### Goal of the exercise
List the four voyages that the article on the Perry Expedition names as ones its writer has handled and sold.

### Document segment
━━━━━━━━━━━━━━━━━━━━

Rare Book Monthly

Articles - July - 2020 Issue

The Perry Expedition to Japan: Always a Good Story

As a dealer specializing in the Pacific I have handled and sold many voyages over the last 40 years: Cook, Vancouver, Wilkes and Harriman, to name a few. They all ventured out into the Pacific and came home to tell the tale. But my hands-down favorite is Matthew Perry’s mid-19th century expedition to Japan done under the auspices of the US Navy and published in congressional editions in 1856.

 

The reasons to like Perry are numerous: it’s a great story; Perry’s diplomacy opened up a country previously closed to Western contact for more than 200 years to international trade. The narrative of the expedition has wonderful pictures and maps. It’s still possible to find it in whole or in part at inexpensive prices. It has a colorful side note in the history of photography.

━━━━━━━━━━━━━━━━━━━━

### Extracted entries
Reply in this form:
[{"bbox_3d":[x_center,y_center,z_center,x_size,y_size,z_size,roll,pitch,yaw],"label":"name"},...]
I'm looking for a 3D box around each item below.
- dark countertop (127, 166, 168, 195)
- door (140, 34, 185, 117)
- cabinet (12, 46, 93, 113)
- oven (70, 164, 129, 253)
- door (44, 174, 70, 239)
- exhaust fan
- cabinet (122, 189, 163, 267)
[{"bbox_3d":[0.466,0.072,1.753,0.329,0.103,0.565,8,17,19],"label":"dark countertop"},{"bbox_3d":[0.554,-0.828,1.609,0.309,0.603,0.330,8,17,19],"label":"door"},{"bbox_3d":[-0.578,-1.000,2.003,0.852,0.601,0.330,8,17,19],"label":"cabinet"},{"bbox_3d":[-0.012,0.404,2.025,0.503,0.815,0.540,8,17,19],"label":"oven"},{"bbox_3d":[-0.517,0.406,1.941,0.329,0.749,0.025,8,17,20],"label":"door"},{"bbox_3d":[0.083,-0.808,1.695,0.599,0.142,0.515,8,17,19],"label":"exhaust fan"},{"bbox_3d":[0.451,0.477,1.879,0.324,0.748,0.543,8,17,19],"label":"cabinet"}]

━━━━━━━━━━━━━━━━━━━━

### Solution below
Cook, Vancouver, Wilkes, Harriman